Alan Guth gives a thought experiment to show that a gravitational field has negative energy. (See the picture below.) Consider a thin spherical shell of elastic, compressible matter, of radius $R_o$. Inside the shell, there is no gravitational field. Outside the shell, the gravitational field is the same as if all the mass were concentrated at the center.

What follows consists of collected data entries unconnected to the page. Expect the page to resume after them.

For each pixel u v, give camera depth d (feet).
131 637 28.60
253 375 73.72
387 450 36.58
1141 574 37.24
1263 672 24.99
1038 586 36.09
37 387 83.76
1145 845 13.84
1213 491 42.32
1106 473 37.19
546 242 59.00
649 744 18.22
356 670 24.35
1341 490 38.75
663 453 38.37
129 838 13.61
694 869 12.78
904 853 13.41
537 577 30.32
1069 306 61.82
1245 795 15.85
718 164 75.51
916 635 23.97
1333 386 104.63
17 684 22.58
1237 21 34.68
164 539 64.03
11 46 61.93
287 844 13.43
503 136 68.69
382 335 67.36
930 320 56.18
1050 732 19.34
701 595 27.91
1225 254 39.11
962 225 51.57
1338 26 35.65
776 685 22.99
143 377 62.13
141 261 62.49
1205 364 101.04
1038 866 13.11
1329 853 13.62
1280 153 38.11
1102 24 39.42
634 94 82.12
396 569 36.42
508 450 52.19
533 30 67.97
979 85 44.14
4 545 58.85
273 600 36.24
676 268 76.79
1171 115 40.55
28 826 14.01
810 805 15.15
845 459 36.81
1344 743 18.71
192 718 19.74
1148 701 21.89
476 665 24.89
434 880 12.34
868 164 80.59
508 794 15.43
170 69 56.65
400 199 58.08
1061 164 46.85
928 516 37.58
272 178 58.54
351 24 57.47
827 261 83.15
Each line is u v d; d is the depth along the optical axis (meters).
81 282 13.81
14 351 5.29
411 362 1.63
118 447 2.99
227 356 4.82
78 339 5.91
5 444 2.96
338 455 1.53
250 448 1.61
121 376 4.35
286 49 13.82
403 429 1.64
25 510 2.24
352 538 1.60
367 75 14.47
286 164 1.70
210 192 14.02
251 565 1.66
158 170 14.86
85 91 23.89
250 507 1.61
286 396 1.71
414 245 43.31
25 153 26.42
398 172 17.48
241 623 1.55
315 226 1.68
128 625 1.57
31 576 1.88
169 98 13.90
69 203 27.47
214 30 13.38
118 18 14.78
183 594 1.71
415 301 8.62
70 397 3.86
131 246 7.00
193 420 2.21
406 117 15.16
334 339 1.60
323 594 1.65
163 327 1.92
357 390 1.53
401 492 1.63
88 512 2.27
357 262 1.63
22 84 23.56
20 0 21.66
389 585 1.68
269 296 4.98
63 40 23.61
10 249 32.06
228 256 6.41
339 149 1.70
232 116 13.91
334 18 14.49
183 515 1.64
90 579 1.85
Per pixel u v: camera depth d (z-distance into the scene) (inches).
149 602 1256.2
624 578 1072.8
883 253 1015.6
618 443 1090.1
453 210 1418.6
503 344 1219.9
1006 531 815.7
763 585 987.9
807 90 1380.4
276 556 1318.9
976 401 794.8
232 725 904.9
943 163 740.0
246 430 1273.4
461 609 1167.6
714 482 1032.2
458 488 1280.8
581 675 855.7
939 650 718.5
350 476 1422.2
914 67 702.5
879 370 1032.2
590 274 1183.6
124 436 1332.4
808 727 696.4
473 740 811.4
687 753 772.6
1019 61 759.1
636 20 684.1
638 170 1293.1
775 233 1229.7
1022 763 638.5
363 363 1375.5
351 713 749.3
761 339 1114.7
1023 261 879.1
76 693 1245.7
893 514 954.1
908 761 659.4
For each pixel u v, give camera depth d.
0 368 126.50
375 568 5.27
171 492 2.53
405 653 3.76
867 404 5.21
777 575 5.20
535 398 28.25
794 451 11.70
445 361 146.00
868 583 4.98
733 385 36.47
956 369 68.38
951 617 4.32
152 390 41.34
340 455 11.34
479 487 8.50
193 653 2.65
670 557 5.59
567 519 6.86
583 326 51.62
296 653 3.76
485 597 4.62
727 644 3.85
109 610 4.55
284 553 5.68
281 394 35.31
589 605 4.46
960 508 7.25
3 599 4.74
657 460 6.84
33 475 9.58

$\quad\quad$ Attach ropes to points on the shell, connected to turbine-generators. Allow the shell to slowly collapse under gravitational attraction, doing work on the turbines. When the shell reaches a smaller radius $R_i$, there are three regions:
$\quad\quad(1)\,\,$ In the region $r<R_i$ the gravitational field is unchanged (zero).
$\quad\quad(2)\,\,$ In the region $r>R_o$, the gravitational field is unchanged.
$\quad\quad(3)\,\,$ In the region $R_i < r < R_o$ there is a new gravitational field.
Hence, the gravitational field in the spherical annulus has negative energy, equal to the work done on the turbines. This is not potential energy, but actual (absolute) negative energy.
QUESTION: The energy density at radius $r$ can easily be calculated to be $-GM^2/4\pi r^4$, where $M$ is the mass of the shell. This is a Newtonian gravity calculation. In general relativity, however, there is no such concept as conservation of energy-momentum, since we do not have a conservation law $T^{\mu\nu}_{\,\,\,\,,\nu}=0$ but rather $T^{\mu\nu}_{\,\,\,\,;\nu}=0$.
$\quad\quad$What happens to this thought experiment in general relativity? Presumably, one must work with the Schwarzschild metric.